Aqueduc Médicis à Arcueil

Jean-Victor BERTIN
(Paris 1767 - id. 1842)

Huile sur toile
H. 0,49 m ; L. 0,35 m

Date : vers 1805-1810

Provenance : Collection particulière, France

La vue est prise à Arcueil, dans la vallée de la Bièvre, face à l’une des arches centrales de l’aqueduc Médicis (1), en regardant vers le sud en direction de Cachan. A cet endroit, la Bièvre, en partie canalisée, se divisait en plusieurs ruisseaux qui traversaient par des ouvertures garnies de grilles l’ancien mur d’enceinte du jardin du château des Guise du côté de la maison dite de la Faisanderie.

Avec un grand souci de fidélité topographique, la facture fluide et précise de notre tableau, jouant des contre-jours, s’attache à décrire le jeu de la lumière qui, d’après l’orientation et les ombres portées sur les pierres, semble être celle d’un après-midi d’été. Les petites arcades du second plan et leur reflet viennent en écho à celle du premier plan. L’arcade qui encadre le ciel et les arbres révèle le contraste entre architecture et végétation ; elle dessine une mise en scène originale et unique dans l’œuvre de Bertin. Corot, son élève, saura adopter ce cadrage pour une vue du Colisée lors de son séjour à Rome en 1825.

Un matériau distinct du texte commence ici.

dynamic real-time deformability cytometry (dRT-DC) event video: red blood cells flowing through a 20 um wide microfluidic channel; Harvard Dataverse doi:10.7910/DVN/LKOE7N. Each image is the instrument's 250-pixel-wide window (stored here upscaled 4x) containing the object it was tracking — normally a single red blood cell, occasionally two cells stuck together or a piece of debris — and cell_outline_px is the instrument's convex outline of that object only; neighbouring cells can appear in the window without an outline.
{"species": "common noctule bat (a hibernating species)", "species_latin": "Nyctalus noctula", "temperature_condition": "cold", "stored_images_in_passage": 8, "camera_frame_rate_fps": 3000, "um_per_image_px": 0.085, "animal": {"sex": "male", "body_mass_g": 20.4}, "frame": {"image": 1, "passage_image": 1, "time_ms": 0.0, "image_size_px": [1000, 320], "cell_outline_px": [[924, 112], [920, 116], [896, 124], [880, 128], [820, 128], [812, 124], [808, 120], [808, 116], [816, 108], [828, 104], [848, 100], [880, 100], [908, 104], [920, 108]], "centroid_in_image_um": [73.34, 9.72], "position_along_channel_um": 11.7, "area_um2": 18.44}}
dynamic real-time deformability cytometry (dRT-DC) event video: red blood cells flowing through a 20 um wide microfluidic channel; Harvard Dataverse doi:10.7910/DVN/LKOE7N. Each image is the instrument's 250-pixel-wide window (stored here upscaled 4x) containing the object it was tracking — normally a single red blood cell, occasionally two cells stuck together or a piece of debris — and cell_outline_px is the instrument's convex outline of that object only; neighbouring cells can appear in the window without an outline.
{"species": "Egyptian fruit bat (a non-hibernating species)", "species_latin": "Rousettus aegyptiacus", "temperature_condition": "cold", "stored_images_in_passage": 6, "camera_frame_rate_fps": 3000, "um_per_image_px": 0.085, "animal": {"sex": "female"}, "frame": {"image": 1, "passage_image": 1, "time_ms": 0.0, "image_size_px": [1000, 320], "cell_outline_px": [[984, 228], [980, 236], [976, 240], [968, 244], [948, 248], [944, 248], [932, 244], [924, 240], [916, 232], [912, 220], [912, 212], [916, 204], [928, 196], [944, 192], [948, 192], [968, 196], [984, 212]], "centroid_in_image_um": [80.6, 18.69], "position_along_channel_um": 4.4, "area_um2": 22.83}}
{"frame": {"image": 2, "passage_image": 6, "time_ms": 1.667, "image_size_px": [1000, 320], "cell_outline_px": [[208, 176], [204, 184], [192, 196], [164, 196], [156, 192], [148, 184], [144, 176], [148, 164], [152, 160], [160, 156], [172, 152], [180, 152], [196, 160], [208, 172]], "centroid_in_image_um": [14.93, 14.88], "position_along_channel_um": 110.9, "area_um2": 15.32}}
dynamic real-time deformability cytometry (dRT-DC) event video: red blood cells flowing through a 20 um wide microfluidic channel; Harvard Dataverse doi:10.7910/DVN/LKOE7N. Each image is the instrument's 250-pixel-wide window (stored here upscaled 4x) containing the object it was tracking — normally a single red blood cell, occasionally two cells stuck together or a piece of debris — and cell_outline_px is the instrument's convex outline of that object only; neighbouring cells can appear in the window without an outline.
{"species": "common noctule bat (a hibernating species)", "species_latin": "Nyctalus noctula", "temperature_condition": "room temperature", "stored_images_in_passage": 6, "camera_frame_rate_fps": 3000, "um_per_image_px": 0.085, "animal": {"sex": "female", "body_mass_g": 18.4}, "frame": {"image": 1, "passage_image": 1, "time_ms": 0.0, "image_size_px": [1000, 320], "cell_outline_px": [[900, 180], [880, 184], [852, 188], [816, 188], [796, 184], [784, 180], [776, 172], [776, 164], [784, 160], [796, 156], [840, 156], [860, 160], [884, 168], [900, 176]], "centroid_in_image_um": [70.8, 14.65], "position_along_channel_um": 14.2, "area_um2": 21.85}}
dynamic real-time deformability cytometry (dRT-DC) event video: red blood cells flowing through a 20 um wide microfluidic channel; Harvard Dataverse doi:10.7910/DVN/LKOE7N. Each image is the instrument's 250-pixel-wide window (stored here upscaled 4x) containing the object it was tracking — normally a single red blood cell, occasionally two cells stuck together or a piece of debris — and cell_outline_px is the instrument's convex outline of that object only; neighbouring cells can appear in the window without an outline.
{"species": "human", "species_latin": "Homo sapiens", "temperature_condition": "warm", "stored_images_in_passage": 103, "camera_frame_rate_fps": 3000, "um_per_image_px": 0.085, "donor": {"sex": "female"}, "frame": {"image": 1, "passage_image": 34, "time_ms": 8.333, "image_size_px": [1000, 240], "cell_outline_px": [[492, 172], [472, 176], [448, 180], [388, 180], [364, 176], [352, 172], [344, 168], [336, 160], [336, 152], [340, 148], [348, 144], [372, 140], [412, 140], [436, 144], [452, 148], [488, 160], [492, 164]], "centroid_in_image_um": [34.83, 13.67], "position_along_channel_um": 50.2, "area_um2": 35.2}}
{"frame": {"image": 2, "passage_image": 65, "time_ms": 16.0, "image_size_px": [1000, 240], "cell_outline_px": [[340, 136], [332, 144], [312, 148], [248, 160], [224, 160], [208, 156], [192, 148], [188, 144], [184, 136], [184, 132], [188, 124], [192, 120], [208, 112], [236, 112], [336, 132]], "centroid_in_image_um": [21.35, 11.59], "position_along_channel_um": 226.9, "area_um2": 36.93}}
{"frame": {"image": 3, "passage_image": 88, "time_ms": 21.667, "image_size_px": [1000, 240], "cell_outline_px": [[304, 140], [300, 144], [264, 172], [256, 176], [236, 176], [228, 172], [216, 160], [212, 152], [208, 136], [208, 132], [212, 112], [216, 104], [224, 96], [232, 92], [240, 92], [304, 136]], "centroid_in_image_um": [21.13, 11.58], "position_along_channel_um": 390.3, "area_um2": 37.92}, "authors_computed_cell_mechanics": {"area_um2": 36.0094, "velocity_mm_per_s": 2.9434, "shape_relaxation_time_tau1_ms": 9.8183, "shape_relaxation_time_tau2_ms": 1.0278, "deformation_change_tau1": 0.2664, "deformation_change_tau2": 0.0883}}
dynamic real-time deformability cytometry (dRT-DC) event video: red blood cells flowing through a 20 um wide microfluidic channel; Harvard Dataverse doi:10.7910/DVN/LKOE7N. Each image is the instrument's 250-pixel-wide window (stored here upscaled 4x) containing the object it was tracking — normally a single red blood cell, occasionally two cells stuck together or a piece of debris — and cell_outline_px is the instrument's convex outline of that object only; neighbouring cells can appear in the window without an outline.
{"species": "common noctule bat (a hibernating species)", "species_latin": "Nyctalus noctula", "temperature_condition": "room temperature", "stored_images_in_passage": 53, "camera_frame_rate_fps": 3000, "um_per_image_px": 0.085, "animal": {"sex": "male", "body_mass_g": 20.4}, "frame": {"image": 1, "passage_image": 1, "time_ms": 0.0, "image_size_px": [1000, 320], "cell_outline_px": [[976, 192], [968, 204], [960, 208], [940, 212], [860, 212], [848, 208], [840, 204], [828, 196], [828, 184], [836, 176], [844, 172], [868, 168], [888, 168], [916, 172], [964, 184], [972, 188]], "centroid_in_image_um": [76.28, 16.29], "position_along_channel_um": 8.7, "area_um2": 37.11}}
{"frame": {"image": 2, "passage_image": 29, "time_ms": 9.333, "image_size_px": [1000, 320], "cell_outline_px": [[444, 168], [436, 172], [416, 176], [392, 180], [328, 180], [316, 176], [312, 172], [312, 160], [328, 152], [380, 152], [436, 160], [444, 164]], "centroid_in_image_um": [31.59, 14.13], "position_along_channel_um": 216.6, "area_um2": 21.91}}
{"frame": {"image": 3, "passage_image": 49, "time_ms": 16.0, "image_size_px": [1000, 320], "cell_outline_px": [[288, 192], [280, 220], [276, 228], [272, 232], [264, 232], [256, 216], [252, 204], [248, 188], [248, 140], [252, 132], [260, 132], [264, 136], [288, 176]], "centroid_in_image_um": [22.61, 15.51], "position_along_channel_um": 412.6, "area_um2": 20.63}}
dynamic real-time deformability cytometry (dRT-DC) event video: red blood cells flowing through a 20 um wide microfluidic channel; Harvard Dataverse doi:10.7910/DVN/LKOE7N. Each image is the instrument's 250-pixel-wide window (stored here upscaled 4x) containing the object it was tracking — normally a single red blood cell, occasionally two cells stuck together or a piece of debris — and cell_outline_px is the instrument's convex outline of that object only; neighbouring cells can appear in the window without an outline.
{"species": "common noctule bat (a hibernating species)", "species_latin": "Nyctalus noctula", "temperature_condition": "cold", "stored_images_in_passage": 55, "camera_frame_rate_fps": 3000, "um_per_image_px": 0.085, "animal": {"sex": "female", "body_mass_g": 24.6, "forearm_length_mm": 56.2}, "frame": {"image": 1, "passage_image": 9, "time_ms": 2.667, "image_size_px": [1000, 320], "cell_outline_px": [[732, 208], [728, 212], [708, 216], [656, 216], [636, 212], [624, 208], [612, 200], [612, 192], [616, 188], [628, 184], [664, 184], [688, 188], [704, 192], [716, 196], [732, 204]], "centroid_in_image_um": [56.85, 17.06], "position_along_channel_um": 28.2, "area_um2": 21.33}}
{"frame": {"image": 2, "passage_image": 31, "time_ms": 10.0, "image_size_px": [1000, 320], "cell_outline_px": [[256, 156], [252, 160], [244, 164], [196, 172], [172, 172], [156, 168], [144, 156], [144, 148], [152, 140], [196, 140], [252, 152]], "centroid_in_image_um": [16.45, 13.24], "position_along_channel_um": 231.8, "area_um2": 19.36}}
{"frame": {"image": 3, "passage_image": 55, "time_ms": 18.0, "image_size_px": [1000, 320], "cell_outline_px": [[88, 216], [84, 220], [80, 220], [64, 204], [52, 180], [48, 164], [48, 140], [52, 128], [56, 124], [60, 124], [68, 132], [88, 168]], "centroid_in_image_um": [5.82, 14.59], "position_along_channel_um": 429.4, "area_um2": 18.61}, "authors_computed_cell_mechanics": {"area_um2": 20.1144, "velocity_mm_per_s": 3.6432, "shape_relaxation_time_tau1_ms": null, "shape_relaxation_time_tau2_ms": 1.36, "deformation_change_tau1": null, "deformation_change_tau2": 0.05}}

Est-ce le pittoresque du lieu, une commande ou une maison accueillante, on ne sait, mais Bertin semble avoir apprécié les environs et particulièrement cet endroit dont il peignit trois autre vues, toutes prises dans un rayon d’une vingtaine de mètres autour de l’aqueduc : Vue de la Faisanderie (au sud de l’aqueduc en regardant vers l’est), Vue de l’aqueduc (vers l’est, du côté d’Arcueil), et une autre version, variante de notre tableau, sensiblement de mêmes dimensions (musée de l’Ile-de-France, Sceaux). Pour cette dernière, animée d’un jeune garçon près de la barrière, l’artiste a posé son chevalet un ou deux mètres vers la gauche, changeant ainsi l’angle de vue et la perspective. La topographie des lieux au début du XIXème siècle, connue par une série de gravures, d’aquarelles et par le tableau de 1812 de C. W. Eckersberg, permet de dater cette série de tableaux de Bertin, peints lors d’un ou plusieurs séjours, entre 1805 et 1810.

(1) Projeté par Henri IV, l’aqueduc fut construit entre 1613 et 1623 par Marie de Médicis pour alimenter son château et le jardin du Luxembourg. Edifié à l’emplacement de l’ancien pont-aqueduc gallo-romain de Lutèce, dont il reste deux piliers accolés aux arches du nouvel aqueduc, il mesure 479 mètres avec 9 arcades et 17 contreforts. Au XVIIIème siècle, des habitations furent construites entre les arcades.